WRITTEN TASK: Which lines of the entries contain the string "Порошкові"? Copy each of them.

◆ ◆ ◆

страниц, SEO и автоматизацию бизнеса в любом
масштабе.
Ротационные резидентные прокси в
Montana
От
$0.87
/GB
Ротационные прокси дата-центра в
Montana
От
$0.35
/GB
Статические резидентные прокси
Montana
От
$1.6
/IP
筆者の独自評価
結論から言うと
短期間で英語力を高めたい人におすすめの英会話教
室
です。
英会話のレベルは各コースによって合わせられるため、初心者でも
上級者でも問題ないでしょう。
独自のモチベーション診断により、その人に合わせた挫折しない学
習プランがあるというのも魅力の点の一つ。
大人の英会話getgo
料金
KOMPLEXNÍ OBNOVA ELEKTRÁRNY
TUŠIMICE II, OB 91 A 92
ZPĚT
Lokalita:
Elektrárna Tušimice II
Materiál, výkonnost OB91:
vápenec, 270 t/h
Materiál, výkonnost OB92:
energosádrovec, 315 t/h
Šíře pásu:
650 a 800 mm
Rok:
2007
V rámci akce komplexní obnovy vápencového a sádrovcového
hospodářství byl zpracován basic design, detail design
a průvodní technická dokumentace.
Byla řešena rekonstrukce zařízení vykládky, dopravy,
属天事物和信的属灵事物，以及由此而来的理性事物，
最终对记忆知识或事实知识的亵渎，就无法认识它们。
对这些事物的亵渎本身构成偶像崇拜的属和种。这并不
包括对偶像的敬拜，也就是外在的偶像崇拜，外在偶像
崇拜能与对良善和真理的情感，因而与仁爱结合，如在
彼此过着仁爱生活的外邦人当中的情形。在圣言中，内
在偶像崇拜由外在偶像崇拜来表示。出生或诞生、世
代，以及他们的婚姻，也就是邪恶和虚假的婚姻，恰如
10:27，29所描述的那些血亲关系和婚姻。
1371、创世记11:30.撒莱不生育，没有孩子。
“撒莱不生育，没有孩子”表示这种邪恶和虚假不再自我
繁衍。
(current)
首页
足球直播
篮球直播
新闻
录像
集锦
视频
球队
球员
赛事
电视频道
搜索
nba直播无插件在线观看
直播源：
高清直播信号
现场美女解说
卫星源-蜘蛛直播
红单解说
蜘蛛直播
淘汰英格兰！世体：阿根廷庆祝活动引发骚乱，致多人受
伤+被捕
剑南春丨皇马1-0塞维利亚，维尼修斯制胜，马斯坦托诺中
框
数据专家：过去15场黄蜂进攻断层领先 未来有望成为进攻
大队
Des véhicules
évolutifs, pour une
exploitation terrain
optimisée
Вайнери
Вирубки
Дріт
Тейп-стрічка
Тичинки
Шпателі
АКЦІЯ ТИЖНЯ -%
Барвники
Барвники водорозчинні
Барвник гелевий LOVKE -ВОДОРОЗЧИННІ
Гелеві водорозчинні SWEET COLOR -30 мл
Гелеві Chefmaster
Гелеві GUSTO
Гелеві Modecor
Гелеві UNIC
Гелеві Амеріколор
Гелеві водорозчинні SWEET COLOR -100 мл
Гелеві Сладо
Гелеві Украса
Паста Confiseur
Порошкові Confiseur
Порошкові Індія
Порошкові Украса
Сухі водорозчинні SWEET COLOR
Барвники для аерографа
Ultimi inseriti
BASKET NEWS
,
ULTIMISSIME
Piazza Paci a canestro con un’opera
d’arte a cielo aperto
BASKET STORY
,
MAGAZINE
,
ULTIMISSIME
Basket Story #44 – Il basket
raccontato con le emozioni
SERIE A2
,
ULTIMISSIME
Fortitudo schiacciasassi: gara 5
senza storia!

◆ ◆ ◆

RESULT OF THIS EXERCISE:
Порошкові Confiseur
Порошкові Індія
Порошкові Украса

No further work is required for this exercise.